Problem | All entries must be repeated exactly; do not include the pictures.
----- Supplied entries
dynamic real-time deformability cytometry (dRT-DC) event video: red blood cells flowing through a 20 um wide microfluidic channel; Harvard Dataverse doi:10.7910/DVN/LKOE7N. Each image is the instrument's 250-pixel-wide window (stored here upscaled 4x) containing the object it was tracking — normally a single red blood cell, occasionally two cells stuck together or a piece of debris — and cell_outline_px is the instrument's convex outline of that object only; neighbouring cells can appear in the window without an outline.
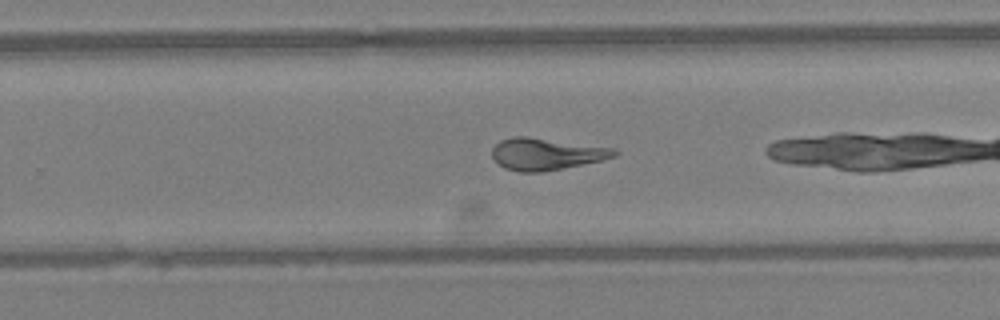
{"species": "Egyptian fruit bat (a non-hibernating species)", "species_latin": "Rousettus aegyptiacus", "temperature_condition": "warm", "stored_images_in_passage": 26, "camera_frame_rate_fps": 3000, "um_per_image_px": 0.085, "animal": {"sex": "female"}, "frame": {"image": 1, "passage_image": 19, "time_ms": 6.0, "image_size_px": [1000, 320], "cell_outline_px": [[620, 152], [616, 156], [600, 160], [540, 172], [520, 172], [504, 168], [496, 164], [492, 156], [492, 148], [500, 140], [516, 136], [524, 136], [616, 148]], "centroid_in_image_um": [46.39, 13.08], "position_along_channel_um": 283.4, "area_um2": 22.54}}
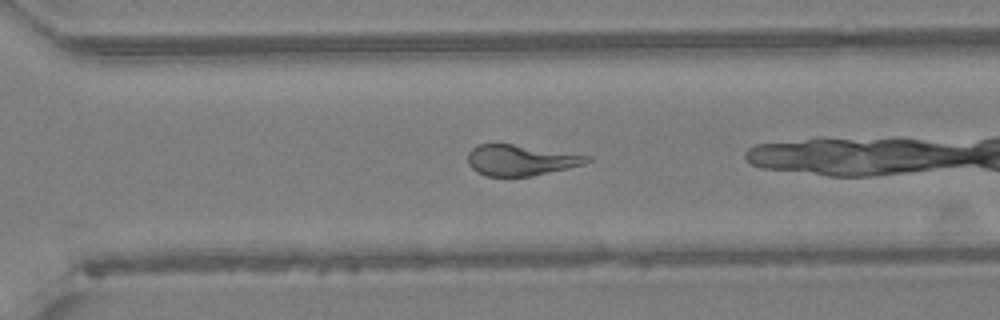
{"frame": {"image": 2, "passage_image": 22, "time_ms": 7.0, "image_size_px": [1000, 320], "cell_outline_px": [[592, 160], [584, 164], [568, 168], [532, 176], [488, 176], [476, 172], [468, 164], [468, 152], [476, 144], [512, 144], [592, 156]], "centroid_in_image_um": [44.25, 13.61], "position_along_channel_um": 326.4, "area_um2": 21.33}}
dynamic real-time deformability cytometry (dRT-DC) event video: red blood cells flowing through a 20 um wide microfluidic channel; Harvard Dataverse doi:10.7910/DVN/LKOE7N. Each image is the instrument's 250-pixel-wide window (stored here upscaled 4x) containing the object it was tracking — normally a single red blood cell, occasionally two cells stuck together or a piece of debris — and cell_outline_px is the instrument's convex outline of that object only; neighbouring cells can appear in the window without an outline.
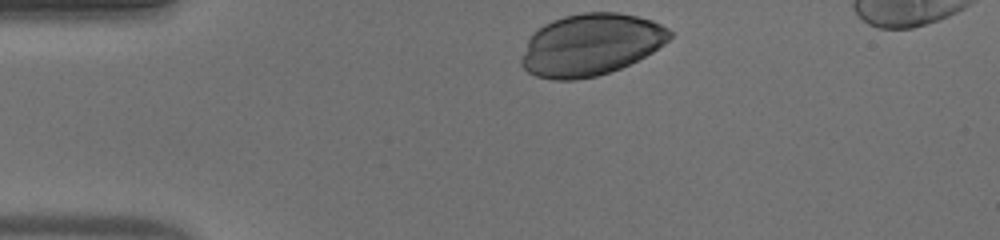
{"species": "human", "species_latin": "Homo sapiens", "temperature_condition": "warm", "stored_images_in_passage": 30, "camera_frame_rate_fps": 3000, "um_per_image_px": 0.085, "donor": {"sex": "male"}, "frame": {"image": 1, "passage_image": 1, "time_ms": 0.0, "image_size_px": [1000, 240], "cell_outline_px": [[672, 36], [664, 44], [652, 52], [620, 68], [596, 76], [576, 80], [552, 80], [536, 76], [528, 72], [520, 64], [520, 60], [528, 40], [532, 32], [544, 24], [552, 20], [564, 16], [584, 12], [620, 12], [652, 20], [668, 28], [672, 32]], "centroid_in_image_um": [50.19, 3.79], "position_along_channel_um": 34.8, "area_um2": 53.52}}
----------
Task output |
dynamic real-time deformability cytometry (dRT-DC) event video: red blood cells flowing through a 20 um wide microfluidic channel; Harvard Dataverse doi:10.7910/DVN/LKOE7N. Each image is the instrument's 250-pixel-wide window (stored here upscaled 4x) containing the object it was tracking — normally a single red blood cell, occasionally two cells stuck together or a piece of debris — and cell_outline_px is the instrument's convex outline of that object only; neighbouring cells can appear in the window without an outline.
{"species": "Egyptian fruit bat (a non-hibernating species)", "species_latin": "Rousettus aegyptiacus", "temperature_condition": "warm", "stored_images_in_passage": 26, "camera_frame_rate_fps": 3000, "um_per_image_px": 0.085, "animal": {"sex": "female"}, "frame": {"image": 1, "passage_image": 19, "time_ms": 6.0, "image_size_px": [1000, 320], "cell_outline_px": [[620, 152], [616, 156], [600, 160], [540, 172], [520, 172], [504, 168], [496, 164], [492, 156], [492, 148], [500, 140], [516, 136], [524, 136], [616, 148]], "centroid_in_image_um": [46.39, 13.08], "position_along_channel_um": 283.4, "area_um2": 22.54}}
{"frame": {"image": 2, "passage_image": 22, "time_ms": 7.0, "image_size_px": [1000, 320], "cell_outline_px": [[592, 160], [584, 164], [568, 168], [532, 176], [488, 176], [476, 172], [468, 164], [468, 152], [476, 144], [512, 144], [592, 156]], "centroid_in_image_um": [44.25, 13.61], "position_along_channel_um": 326.4, "area_um2": 21.33}}
dynamic real-time deformability cytometry (dRT-DC) event video: red blood cells flowing through a 20 um wide microfluidic channel; Harvard Dataverse doi:10.7910/DVN/LKOE7N. Each image is the instrument's 250-pixel-wide window (stored here upscaled 4x) containing the object it was tracking — normally a single red blood cell, occasionally two cells stuck together or a piece of debris — and cell_outline_px is the instrument's convex outline of that object only; neighbouring cells can appear in the window without an outline.
{"species": "human", "species_latin": "Homo sapiens", "temperature_condition": "warm", "stored_images_in_passage": 30, "camera_frame_rate_fps": 3000, "um_per_image_px": 0.085, "donor": {"sex": "male"}, "frame": {"image": 1, "passage_image": 1, "time_ms": 0.0, "image_size_px": [1000, 240], "cell_outline_px": [[672, 36], [664, 44], [652, 52], [620, 68], [596, 76], [576, 80], [552, 80], [536, 76], [528, 72], [520, 64], [520, 60], [528, 40], [532, 32], [544, 24], [552, 20], [564, 16], [584, 12], [620, 12], [652, 20], [668, 28], [672, 32]], "centroid_in_image_um": [50.19, 3.79], "position_along_channel_um": 34.8, "area_um2": 53.52}}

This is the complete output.